What this task involves:
Where the line with "MANNSCHAFTSHISTORIE" appears below, start writing out lines exactly, and finish with the line with "Il est parfait", which is included; write out nothing else.

Supplied records:
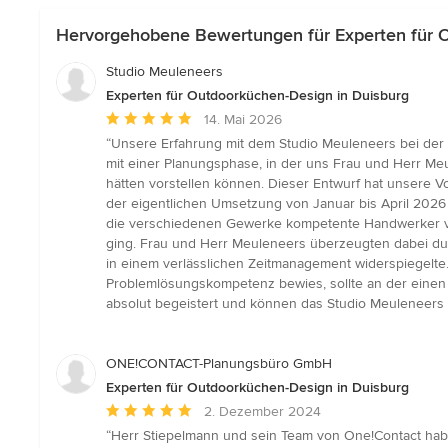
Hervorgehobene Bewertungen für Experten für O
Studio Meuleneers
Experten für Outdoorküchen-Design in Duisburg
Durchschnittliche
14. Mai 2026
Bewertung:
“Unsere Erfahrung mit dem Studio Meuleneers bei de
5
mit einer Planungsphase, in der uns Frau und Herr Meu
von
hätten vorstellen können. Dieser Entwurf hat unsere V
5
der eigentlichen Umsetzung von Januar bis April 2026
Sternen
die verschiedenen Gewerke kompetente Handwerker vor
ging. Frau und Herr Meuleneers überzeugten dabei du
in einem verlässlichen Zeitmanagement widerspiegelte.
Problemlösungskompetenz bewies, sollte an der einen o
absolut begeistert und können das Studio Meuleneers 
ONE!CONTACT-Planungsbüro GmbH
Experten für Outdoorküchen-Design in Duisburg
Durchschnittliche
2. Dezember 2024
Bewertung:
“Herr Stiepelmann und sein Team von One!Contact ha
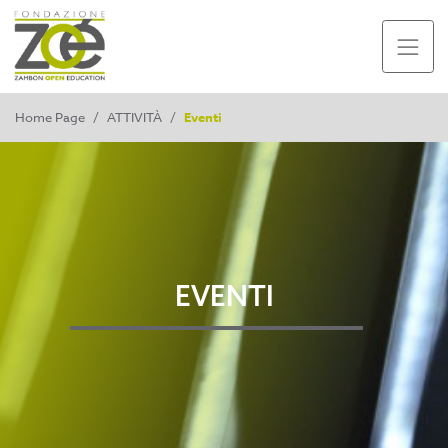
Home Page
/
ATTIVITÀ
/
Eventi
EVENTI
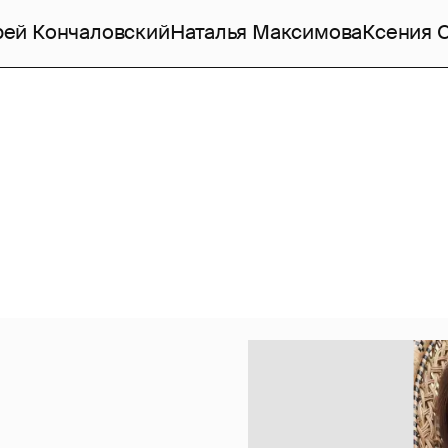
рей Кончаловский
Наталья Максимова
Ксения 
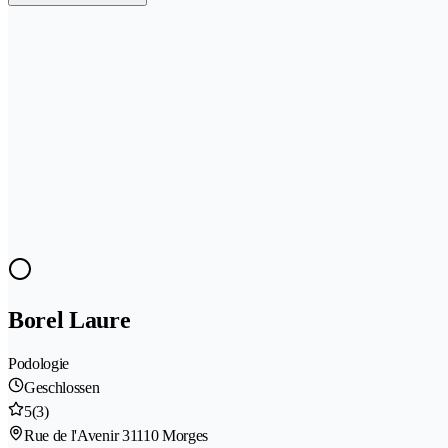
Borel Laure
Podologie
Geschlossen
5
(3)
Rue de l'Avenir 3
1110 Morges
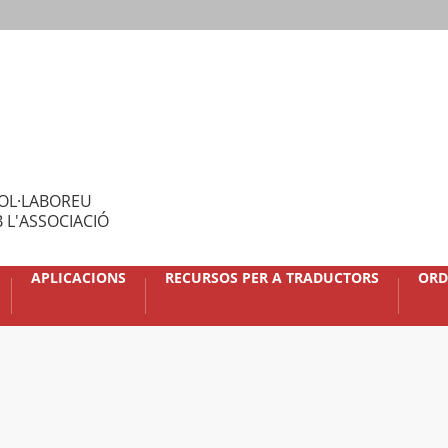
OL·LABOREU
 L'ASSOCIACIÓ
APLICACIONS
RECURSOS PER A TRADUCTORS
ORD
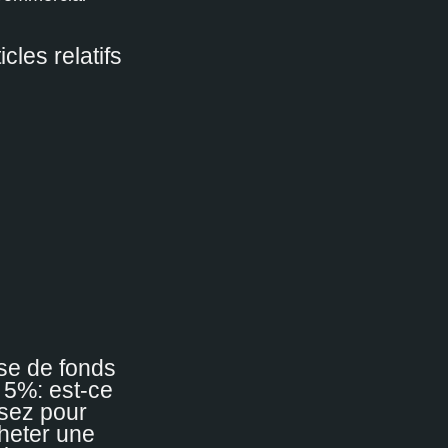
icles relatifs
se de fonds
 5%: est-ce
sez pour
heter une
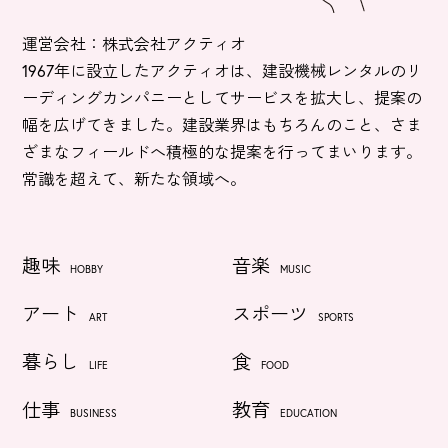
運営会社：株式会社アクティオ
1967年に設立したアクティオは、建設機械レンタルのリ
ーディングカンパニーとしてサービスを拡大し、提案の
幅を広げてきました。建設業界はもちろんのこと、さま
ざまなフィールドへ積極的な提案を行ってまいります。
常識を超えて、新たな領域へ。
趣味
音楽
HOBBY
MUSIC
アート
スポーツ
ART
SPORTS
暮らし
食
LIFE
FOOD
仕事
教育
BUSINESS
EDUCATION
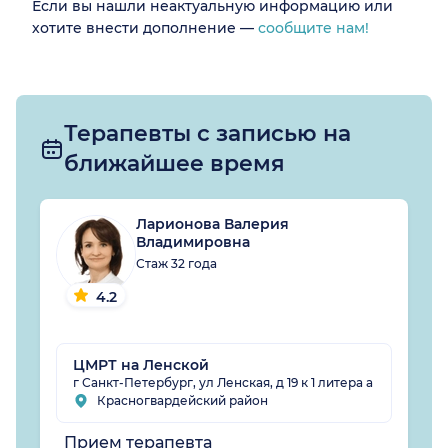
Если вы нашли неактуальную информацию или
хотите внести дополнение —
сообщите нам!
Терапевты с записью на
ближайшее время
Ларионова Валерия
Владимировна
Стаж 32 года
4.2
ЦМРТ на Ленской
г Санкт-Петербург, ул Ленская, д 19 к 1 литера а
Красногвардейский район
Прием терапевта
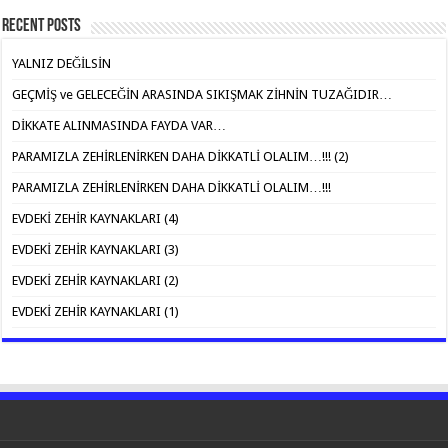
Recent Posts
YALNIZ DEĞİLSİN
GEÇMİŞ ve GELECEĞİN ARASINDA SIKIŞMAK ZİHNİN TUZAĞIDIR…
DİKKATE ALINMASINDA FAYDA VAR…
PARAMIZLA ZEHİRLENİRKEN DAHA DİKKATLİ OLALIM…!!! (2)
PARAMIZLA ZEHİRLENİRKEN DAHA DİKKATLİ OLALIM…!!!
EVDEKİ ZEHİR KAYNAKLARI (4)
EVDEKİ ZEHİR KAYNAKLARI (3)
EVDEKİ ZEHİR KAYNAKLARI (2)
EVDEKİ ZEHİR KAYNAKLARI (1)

* * *

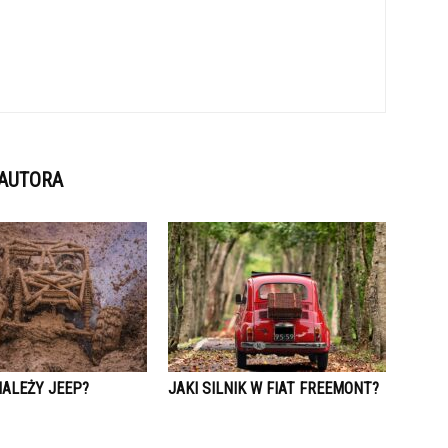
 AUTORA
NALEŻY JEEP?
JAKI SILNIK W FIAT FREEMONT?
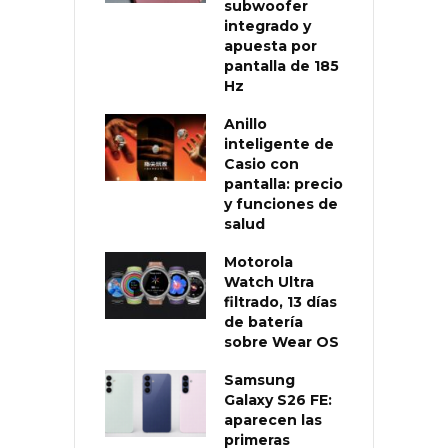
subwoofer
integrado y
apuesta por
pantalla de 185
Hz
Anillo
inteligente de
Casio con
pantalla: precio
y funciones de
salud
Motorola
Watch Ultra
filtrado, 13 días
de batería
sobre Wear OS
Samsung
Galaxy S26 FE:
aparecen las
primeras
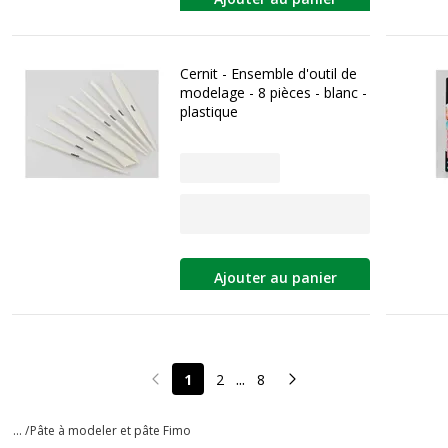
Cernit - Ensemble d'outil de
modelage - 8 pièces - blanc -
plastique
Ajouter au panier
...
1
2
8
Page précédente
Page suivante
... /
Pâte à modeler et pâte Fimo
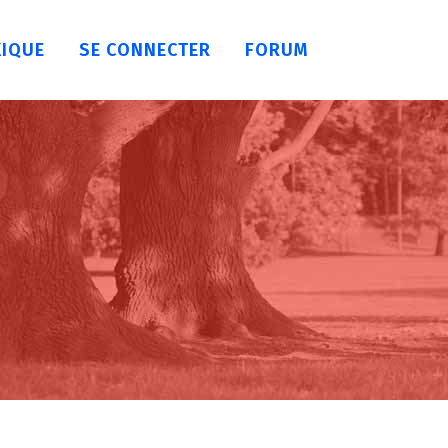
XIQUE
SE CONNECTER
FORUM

...

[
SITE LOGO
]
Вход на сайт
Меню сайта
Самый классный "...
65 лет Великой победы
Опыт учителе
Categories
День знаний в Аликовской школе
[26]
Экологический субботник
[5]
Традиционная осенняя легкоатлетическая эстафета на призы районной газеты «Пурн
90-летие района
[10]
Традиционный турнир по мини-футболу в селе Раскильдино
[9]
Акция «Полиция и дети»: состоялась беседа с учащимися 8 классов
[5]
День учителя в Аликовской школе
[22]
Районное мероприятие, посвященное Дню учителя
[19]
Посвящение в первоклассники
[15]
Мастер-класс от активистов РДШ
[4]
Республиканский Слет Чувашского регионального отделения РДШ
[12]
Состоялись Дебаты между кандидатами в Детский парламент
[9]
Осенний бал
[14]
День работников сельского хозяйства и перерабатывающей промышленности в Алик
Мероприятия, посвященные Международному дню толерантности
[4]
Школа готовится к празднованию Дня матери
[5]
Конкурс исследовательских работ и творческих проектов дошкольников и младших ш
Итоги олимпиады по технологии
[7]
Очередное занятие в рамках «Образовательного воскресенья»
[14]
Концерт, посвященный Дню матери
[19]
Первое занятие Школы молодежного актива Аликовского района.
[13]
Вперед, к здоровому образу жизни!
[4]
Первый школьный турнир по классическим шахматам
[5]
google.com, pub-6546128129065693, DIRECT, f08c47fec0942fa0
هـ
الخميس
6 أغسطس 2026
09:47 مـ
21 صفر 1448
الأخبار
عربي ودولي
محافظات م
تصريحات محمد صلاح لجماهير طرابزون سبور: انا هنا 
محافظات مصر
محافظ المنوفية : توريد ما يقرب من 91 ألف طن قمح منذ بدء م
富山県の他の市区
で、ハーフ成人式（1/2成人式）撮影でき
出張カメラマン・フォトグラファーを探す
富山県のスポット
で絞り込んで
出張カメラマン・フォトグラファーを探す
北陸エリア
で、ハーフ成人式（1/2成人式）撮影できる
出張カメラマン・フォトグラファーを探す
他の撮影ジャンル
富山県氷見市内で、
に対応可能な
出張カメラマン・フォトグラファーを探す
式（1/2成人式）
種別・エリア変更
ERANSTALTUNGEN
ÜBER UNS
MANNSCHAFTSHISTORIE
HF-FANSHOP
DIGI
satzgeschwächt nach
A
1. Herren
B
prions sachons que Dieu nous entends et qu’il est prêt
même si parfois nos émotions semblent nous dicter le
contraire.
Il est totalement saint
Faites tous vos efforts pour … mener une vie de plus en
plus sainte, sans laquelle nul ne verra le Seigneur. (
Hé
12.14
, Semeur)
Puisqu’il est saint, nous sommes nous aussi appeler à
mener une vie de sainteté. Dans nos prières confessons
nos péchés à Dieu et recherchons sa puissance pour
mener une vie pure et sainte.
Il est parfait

Exercise response:
MANNSCHAFTSHISTORIE
HF-FANSHOP
DIGI
satzgeschwächt nach
A
1. Herren
B
prions sachons que Dieu nous entends et qu’il est prêt
même si parfois nos émotions semblent nous dicter le
contraire.
Il est totalement saint
Faites tous vos efforts pour … mener une vie de plus en
plus sainte, sans laquelle nul ne verra le Seigneur. (
Hé
12.14
, Semeur)
Puisqu’il est saint, nous sommes nous aussi appeler à
mener une vie de sainteté. Dans nos prières confessons
nos péchés à Dieu et recherchons sa puissance pour
mener une vie pure et sainte.
Il est parfait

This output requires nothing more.